When the Israeli officer asked his friend how he felt after his home was demolished, he said, I don’t care, we will rebuild. You will rebuild with brick and mortar, the Israeli officer said. But how will you rebuild the memories connected to that home?
That is what Israel is trying to do, Tobasi said. To destroy the memory of Palestinians, to bludgeon them into accepting that they do not belong to the land of their ancestors.
This is exactly why culture is so important – to ensure that memory is not obliterated, to nurture the internal resources that keep human dignity and desire for freedom alive. This was recognised by Palestinian-Israel actor, director, filmmaker Juliano Mer-Khamis who co-founded The Freedom Tehatre in 2006, along with Zubeidi, Swedish-Israeli nurse Jonatan Stanczak and Swedish-Israeli musician Dror Felier. Mer-Khamis, whose mother was Israeli and father Arab, described himself as “100% Palestinian and 100% Jewish”.
Mer-Khamis had experienced the power of theatre when his mother, Arna Mer, established the Stone Theatre in the Jenin Refugee Camp to work with children suffering trauma. Zubeidi was one of the children in the Stone Theatre. The theatre was destroyed by the Israelis. Mer-Khamis went on to co-direct Arna’s Children, a documentary film about Zubeidi and his friends. A brilliant artist and inspirational leader, Mer-Khamis was assassinated by a masked gunman outside the theatre in April 2011.
The Freedom Theatre, then, has faced numerous attacks. One co-founder killed and another in prison; the chairperson of the board in prison for over a year; several physical attacks on the theatre over the years; many people associated with the theatre incarcerated at various points. In the solidarity meeting, Tobasi mentioned another setback: recently, about 80% of the theatre’s European Union funding has been cut back because it refused to agree to depoliticise their work.
The Freedom Theatre has a special bond with India. In the winter of 2015-’16, six students and two teachers from the group spent three months in India. They worked with Jana Natya Manch and the two groups toured a joint production to 11 cities around the country. In the spring of 2016, Jana Natya Manch toured Palestine with its productions.
Solidarity with Palestine has a special relevance to us in India. Palestine was partitioned by the British in 1948, just as we had been the previous year. Leaders of the Indian freedom struggle supported the Palestinian right to their land, and this support was a core element of post-independence Indian foreign policy.
Today, though, the tables have turned. Not only have successive Indian governments watered down India’s commitment to the Palestinian cause over three decades, today India is one of the top purchasers of Israeli arms. Indian tax money is directly subsidising the occupation of Palestine and the apartheid state of Israel.

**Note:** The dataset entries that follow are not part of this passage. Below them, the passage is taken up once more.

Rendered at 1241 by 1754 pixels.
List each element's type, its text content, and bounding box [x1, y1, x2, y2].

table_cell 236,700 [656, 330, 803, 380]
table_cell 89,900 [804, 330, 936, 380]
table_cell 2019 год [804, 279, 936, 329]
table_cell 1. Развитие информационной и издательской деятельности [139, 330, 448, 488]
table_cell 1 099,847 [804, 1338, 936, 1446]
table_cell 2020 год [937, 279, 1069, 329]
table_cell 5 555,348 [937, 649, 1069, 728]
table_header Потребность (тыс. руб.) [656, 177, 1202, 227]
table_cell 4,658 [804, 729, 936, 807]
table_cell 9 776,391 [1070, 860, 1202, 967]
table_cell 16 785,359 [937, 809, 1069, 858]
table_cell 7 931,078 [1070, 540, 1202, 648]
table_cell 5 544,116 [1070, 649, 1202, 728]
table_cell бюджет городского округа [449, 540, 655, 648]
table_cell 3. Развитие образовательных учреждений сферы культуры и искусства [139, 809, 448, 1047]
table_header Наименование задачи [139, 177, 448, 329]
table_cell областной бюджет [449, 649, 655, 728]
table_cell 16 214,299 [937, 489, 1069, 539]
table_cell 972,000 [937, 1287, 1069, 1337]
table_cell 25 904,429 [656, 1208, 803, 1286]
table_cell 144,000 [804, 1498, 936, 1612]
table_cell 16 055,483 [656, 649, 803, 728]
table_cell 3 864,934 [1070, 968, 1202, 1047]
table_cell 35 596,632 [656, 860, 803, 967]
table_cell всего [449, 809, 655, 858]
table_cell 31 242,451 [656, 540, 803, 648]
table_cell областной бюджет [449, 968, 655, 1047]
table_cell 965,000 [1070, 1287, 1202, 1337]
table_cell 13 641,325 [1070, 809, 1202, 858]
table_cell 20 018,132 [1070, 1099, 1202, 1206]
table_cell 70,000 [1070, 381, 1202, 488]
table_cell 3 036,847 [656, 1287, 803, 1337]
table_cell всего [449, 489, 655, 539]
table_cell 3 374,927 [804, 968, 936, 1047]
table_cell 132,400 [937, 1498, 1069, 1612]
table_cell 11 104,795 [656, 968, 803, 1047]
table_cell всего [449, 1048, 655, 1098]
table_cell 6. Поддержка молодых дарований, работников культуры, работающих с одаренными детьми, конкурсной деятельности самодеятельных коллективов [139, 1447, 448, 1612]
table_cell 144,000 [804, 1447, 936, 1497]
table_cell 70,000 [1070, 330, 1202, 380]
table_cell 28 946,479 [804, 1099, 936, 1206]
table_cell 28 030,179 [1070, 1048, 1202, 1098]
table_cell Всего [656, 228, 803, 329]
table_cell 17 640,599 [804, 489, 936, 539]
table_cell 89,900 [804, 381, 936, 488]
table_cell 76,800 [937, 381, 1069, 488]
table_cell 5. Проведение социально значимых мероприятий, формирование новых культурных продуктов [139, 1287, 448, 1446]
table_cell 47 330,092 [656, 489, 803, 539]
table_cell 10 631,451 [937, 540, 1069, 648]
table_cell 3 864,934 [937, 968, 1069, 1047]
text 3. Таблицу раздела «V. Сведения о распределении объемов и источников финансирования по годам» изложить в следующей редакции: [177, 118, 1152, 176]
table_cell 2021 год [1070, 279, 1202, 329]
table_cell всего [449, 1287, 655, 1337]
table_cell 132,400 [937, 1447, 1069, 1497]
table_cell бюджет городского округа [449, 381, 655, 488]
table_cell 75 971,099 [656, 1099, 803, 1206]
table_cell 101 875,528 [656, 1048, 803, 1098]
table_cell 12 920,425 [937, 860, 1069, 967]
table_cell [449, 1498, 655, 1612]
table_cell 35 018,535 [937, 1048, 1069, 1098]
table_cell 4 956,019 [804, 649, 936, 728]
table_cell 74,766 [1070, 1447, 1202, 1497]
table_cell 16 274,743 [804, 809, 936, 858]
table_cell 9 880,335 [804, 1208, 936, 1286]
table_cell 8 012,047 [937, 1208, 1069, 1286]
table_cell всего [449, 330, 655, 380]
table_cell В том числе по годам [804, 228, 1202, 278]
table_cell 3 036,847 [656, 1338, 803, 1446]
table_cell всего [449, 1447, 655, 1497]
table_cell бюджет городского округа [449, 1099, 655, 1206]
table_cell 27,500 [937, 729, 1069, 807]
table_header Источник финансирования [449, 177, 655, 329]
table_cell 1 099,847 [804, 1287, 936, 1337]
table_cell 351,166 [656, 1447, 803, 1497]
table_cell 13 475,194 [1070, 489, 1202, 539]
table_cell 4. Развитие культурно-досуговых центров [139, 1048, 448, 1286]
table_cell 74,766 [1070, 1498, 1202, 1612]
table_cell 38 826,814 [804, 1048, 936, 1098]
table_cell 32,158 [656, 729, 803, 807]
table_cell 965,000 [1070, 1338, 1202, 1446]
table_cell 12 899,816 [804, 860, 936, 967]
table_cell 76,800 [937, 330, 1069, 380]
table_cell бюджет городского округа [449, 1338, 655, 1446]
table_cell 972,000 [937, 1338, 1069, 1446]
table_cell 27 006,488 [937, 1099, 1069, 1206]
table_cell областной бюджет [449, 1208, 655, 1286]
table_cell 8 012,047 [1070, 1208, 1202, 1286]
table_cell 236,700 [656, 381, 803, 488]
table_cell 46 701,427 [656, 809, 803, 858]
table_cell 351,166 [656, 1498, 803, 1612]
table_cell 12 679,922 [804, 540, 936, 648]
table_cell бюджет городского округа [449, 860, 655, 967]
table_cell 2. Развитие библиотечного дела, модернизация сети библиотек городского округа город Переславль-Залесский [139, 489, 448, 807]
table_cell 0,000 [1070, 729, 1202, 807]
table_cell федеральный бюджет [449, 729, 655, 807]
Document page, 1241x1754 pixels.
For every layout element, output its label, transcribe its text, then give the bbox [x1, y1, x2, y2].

Politically too, it appears that the Hindutva establishment is following the Zionist playbook. The weaponisation of the bulldozer against Muslims in recent months in several Bharatiya Janata Party-ruled states is but one example of this. For progressive and secular Indians, solidarity with Palestine is not an abstract issue. It concerns our future as well.
Sudhanva Deshpande is an actor and director with Jana Natya Manch, and editor with LeftWord Books.